- **DATA SUPPLIED**
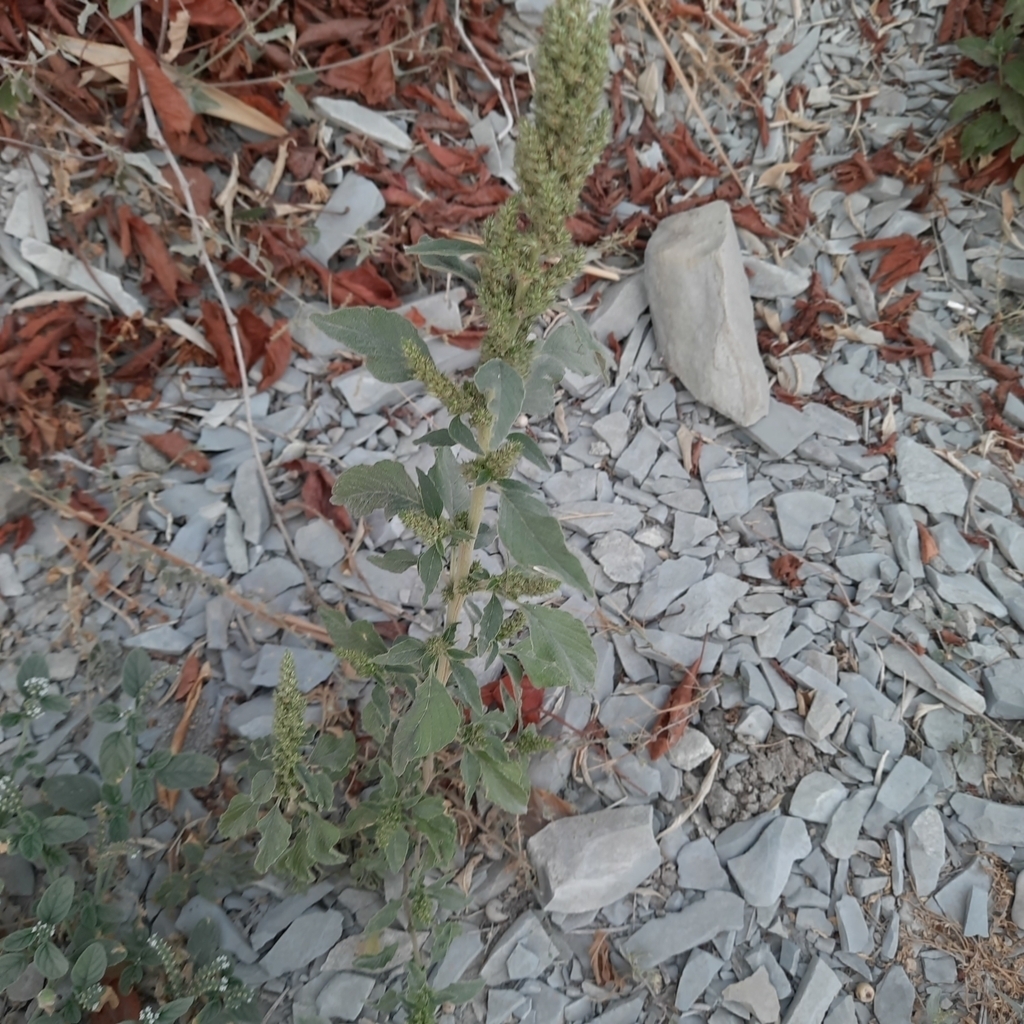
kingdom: Plantae
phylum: Tracheophyta
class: Magnoliopsida
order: Caryophyllales
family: Amaranthaceae
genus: Amaranthus
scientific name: Amaranthus retroflexus
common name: Redroot amaranth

- **WHAT IS BEING ASKED**
Put every line of the records above into a Markdown table with two columns, Entry and Text, numbering the rows in order, omitting blank lines, and leaving out the pictures.

- **FINISHED TASK**
| Entry | Text |
|---|---|
| 1 | kingdom: Plantae |
| 2 | phylum: Tracheophyta |
| 3 | class: Magnoliopsida |
| 4 | order: Caryophyllales |
| 5 | family: Amaranthaceae |
| 6 | genus: Amaranthus |
| 7 | scientific name: Amaranthus retroflexus |
| 8 | common name: Redroot amaranth |